▶ _Required work_:
Rewrite the lines of every entry below, replacing each "scientific name" with "species" and leaving everything else unchanged.

Records from a data collection
━━━

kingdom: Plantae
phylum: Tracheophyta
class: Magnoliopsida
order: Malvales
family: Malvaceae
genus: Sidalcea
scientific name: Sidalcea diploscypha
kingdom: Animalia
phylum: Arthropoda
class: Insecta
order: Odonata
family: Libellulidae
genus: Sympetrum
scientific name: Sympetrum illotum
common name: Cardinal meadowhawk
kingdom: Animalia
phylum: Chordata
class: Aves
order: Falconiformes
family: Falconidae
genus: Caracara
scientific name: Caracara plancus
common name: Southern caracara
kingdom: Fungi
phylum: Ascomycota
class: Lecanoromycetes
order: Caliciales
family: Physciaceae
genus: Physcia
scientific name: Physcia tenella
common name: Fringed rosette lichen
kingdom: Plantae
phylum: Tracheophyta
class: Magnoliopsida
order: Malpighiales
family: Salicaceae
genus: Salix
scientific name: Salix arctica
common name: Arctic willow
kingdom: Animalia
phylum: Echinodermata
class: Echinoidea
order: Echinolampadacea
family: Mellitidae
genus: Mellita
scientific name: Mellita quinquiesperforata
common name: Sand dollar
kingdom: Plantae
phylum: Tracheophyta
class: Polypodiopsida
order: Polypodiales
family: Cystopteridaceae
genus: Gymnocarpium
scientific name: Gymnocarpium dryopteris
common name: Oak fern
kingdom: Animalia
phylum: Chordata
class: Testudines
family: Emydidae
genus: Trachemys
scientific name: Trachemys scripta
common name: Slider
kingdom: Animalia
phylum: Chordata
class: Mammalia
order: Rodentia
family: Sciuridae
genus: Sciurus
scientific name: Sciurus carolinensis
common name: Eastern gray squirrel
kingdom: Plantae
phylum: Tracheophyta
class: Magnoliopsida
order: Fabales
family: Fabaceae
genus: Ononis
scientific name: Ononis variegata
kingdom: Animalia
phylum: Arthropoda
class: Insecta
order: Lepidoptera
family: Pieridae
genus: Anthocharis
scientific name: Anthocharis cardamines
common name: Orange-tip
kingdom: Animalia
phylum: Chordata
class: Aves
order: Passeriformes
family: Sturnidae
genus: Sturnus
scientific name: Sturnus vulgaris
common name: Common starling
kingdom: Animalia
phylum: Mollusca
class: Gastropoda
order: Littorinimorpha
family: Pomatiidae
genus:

━━━

▶ _Result for this task_:
kingdom: Plantae
phylum: Tracheophyta
class: Magnoliopsida
order: Malvales
family: Malvaceae
genus: Sidalcea
species: Sidalcea diploscypha
kingdom: Animalia
phylum: Arthropoda
class: Insecta
order: Odonata
family: Libellulidae
genus: Sympetrum
species: Sympetrum illotum
common name: Cardinal meadowhawk
kingdom: Animalia
phylum: Chordata
class: Aves
order: Falconiformes
family: Falconidae
genus: Caracara
species: Caracara plancus
common name: Southern caracara
kingdom: Fungi
phylum: Ascomycota
class: Lecanoromycetes
order: Caliciales
family: Physciaceae
genus: Physcia
species: Physcia tenella
common name: Fringed rosette lichen
kingdom: Plantae
phylum: Tracheophyta
class: Magnoliopsida
order: Malpighiales
family: Salicaceae
genus: Salix
species: Salix arctica
common name: Arctic willow
kingdom: Animalia
phylum: Echinodermata
class: Echinoidea
order: Echinolampadacea
family: Mellitidae
genus: Mellita
species: Mellita quinquiesperforata
common name: Sand dollar
kingdom: Plantae
phylum: Tracheophyta
class: Polypodiopsida
order: Polypodiales
family: Cystopteridaceae
genus: Gymnocarpium
species: Gymnocarpium dryopteris
common name: Oak fern
kingdom: Animalia
phylum: Chordata
class: Testudines
family: Emydidae
genus: Trachemys
species: Trachemys scripta
common name: Slider
kingdom: Animalia
phylum: Chordata
class: Mammalia
order: Rodentia
family: Sciuridae
genus: Sciurus
species: Sciurus carolinensis
common name: Eastern gray squirrel
kingdom: Plantae
phylum: Tracheophyta
class: Magnoliopsida
order: Fabales
family: Fabaceae
genus: Ononis
species: Ononis variegata
kingdom: Animalia
phylum: Arthropoda
class: Insecta
order: Lepidoptera
family: Pieridae
genus: Anthocharis
species: Anthocharis cardamines
common name: Orange-tip
kingdom: Animalia
phylum: Chordata
class: Aves
order: Passeriformes
family: Sturnidae
genus: Sturnus
species: Sturnus vulgaris
common name: Common starling
kingdom: Animalia
phylum: Mollusca
class: Gastropoda
order: Littorinimorpha
family: Pomatiidae
genus:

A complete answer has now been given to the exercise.